OUR STORY
The Hallock Farm
Hallockville Museum Farm was created to preserve and interpret the history of farming on the North Fork of Long Island. The Museum got its start with the preservation of the Hallock Homestead. The original portion of the homestead was built in 1765 by Ruben Brown. Ezra Hallock bought the farm and lived in the house sometime after the Revolution . In 1801, Ezra sold the sixty-acre farm and buildings to his brother Captain Zachariah Hallock (1749-1820) for his son Zachariah Hallock 2nd (1776-1854). Zachariah 2nd was married in 1800 and he and his descendents lived in the homestead until 1979 when his great-granddaughter Ella Hallock moved out at age 95 to a nursing home in Riverhead where she died at the age of 100 in 1985. Capt. Zachariah did not live here but in a house further east.
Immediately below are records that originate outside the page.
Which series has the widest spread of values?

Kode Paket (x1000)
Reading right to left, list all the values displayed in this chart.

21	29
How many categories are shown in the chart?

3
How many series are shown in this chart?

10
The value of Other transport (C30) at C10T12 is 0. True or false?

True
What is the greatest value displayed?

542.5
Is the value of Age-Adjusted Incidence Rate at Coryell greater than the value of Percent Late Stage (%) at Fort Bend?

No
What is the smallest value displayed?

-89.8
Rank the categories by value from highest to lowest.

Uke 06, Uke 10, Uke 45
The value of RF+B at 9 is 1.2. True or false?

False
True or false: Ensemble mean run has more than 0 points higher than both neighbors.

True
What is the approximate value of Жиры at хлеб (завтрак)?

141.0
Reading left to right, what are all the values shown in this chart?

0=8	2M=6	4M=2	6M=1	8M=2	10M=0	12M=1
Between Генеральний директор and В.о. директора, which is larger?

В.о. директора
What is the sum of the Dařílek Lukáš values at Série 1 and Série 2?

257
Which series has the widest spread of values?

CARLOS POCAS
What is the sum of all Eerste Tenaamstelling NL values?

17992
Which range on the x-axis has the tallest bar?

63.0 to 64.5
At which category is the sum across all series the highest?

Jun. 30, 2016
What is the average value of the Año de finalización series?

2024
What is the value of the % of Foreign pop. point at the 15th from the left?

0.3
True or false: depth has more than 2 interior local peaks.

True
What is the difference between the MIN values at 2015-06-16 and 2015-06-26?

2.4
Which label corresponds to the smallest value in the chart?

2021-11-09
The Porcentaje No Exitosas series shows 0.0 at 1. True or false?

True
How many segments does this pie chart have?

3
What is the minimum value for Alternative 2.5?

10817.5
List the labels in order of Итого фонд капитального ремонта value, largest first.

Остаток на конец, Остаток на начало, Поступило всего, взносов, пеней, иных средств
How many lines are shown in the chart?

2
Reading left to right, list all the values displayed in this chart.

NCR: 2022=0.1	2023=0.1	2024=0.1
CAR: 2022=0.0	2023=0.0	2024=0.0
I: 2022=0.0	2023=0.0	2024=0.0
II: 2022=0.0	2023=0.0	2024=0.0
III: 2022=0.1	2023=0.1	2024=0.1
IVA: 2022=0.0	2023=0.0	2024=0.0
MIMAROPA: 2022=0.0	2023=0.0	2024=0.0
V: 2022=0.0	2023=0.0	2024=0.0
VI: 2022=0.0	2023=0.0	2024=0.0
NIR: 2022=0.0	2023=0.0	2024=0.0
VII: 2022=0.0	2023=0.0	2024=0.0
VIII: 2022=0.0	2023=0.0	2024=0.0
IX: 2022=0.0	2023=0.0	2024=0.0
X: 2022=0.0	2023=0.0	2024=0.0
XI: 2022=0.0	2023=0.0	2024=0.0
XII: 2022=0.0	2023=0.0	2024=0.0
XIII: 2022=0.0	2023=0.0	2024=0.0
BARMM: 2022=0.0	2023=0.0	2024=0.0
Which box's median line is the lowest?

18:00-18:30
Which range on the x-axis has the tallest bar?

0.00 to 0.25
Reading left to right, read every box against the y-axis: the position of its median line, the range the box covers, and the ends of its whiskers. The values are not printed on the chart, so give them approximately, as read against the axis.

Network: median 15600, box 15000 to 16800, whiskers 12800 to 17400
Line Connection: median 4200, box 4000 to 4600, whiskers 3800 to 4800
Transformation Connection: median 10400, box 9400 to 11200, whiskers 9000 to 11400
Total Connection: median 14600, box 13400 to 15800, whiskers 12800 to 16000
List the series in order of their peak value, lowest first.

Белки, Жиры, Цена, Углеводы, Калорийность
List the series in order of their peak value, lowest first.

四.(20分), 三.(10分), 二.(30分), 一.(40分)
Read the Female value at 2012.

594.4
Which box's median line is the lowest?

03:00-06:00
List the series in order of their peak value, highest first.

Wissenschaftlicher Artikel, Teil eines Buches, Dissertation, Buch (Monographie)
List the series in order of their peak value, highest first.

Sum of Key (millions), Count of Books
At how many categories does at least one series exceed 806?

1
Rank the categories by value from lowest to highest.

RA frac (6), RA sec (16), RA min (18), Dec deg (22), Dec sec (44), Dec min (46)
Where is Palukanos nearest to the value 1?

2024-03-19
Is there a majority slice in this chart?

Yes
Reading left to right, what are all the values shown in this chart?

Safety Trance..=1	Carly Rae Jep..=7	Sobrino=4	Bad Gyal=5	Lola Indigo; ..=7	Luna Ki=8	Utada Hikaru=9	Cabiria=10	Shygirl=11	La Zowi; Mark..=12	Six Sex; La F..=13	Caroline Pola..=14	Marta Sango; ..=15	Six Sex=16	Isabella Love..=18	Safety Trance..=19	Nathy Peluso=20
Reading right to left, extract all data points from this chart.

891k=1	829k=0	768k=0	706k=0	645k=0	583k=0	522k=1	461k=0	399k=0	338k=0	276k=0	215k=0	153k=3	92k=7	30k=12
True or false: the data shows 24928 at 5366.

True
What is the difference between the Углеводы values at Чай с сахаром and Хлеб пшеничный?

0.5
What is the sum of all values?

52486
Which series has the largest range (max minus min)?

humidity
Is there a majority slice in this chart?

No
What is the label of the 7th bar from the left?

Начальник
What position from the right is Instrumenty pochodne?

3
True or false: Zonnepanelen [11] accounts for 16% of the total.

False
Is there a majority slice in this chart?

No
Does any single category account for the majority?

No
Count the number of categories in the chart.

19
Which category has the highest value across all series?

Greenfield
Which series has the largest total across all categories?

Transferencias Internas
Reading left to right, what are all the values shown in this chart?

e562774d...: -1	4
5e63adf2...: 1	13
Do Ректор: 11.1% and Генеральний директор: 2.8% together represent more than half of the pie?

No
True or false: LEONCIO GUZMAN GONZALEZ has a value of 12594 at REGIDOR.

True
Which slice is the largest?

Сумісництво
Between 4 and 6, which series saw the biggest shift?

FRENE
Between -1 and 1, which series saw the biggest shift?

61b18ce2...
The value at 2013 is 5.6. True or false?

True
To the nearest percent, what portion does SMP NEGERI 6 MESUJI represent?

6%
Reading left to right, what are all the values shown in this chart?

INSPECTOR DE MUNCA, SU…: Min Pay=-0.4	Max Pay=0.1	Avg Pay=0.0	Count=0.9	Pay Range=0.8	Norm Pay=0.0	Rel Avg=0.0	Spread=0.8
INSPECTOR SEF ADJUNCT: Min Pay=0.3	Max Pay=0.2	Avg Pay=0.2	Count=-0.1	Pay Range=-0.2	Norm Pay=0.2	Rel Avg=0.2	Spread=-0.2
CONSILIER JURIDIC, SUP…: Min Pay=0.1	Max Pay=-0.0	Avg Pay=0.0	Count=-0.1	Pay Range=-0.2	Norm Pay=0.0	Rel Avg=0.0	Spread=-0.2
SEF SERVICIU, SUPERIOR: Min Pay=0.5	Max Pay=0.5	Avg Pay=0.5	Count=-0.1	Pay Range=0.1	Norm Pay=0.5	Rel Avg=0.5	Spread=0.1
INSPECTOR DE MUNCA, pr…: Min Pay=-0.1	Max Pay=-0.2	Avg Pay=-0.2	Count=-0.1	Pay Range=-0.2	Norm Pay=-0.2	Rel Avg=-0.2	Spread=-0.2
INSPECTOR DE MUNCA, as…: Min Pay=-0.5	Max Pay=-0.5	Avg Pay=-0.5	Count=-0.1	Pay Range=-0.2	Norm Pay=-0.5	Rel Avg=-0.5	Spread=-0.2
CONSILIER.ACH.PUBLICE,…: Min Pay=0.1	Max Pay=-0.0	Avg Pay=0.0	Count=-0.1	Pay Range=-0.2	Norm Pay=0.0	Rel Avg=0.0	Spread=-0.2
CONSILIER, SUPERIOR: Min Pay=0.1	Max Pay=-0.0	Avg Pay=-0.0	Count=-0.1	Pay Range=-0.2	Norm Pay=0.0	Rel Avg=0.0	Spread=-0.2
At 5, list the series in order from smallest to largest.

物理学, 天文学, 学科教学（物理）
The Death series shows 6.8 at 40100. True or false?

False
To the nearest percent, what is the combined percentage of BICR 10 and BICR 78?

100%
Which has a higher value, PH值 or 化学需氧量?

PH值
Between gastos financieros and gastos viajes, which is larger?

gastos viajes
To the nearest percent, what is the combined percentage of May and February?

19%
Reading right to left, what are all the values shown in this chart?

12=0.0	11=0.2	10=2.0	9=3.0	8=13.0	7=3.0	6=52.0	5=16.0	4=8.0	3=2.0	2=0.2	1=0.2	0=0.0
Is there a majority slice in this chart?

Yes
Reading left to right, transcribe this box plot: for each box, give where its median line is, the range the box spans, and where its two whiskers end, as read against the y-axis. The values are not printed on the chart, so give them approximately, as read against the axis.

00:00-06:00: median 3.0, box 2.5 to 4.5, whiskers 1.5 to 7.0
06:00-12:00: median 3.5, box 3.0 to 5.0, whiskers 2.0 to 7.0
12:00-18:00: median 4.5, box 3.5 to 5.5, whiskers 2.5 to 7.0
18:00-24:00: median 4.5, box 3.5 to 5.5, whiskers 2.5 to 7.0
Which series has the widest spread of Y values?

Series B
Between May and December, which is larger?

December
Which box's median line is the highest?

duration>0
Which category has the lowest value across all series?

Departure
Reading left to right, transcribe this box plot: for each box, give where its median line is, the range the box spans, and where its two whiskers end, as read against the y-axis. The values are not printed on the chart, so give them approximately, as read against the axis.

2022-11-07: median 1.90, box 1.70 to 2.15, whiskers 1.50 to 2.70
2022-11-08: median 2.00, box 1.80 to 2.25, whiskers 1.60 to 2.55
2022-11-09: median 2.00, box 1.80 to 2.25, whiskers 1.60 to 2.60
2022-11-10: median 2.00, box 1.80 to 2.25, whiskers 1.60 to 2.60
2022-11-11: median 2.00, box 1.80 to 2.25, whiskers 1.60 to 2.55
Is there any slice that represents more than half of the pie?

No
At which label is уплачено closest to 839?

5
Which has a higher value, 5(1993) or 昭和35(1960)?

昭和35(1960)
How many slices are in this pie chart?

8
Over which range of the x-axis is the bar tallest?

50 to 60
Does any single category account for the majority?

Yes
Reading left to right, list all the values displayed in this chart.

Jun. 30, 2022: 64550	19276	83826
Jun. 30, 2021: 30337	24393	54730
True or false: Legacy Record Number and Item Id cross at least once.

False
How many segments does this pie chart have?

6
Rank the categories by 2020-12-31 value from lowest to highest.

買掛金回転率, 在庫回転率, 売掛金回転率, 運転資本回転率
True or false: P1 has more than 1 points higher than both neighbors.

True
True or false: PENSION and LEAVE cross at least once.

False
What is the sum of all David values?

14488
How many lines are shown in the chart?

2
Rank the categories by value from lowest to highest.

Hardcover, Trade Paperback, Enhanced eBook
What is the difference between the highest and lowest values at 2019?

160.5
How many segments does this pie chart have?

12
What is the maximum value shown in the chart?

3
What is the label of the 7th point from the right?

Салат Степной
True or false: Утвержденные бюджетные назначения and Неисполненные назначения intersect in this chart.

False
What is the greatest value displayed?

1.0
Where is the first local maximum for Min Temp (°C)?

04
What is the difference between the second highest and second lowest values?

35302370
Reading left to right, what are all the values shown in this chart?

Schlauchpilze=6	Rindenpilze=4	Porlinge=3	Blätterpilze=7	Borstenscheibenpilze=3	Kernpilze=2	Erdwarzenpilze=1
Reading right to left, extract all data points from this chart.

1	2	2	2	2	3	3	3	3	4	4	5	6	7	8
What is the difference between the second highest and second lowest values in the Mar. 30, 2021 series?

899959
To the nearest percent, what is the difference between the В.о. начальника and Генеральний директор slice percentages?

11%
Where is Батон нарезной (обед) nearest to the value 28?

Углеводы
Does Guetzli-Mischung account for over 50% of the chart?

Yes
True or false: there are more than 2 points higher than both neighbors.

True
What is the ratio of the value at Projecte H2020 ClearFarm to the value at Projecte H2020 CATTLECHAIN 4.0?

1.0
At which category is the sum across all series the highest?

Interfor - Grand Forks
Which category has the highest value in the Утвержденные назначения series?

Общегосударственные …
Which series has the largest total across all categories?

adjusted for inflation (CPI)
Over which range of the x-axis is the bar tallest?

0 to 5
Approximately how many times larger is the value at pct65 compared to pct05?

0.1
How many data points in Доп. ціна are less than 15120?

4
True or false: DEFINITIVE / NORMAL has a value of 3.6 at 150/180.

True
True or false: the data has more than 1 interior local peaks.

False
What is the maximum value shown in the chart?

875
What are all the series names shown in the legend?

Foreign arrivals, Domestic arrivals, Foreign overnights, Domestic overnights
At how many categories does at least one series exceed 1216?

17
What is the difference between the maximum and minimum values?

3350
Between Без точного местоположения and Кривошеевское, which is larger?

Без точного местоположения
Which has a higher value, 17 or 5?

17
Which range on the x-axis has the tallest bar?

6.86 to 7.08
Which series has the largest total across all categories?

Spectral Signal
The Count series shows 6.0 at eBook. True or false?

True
The Museum gains its name of Hallockville from the Puritan tradition of carving out a piece of the family farm for male heirs of marrying age. By the latter part of the 1800’s many of the houses along Sound Avenue belonged to descendants of Capt. Zachariah Hallock causing locals to refer to the area as “Hallockville.”
The Immigrant Experience
During the early 1900s, a transition began to occur along Sound Avenue as immigrants from Eastern Europe moved into the area and began to purchase farms. At Hallockville, you will find several transition houses. Aunt Frances Hallock’s washhouse became the “little house” for the Polish immigrant Trubisz family. This family lived in the little house until they were able to build a larger house. Another transition house at Hallockville is the Hudson-Sydlowski house. Currently used for exhibit space, gift shop and offices, the Hudson-Sydlowski house was built by English farmers but later was purchased by another Polish farm family – the Sydlowski’s.
By the 1930s, more than 80% of the homes along Sound Avenue had been purchased by Eastern European immigrants. Konstanty and Adela Cichanowicz, built a house in 1930 on the footprint of the Isaiah Hallock house (probably to utilize the hand dug well still behind the house and parts of the original foundation.). Similar to the Trubisz family, the Cichanowicz family also lived in a “little house” on the property while they waited for their new home to be completed. Hallockville offers tours of the Cichanowicz farmhouse.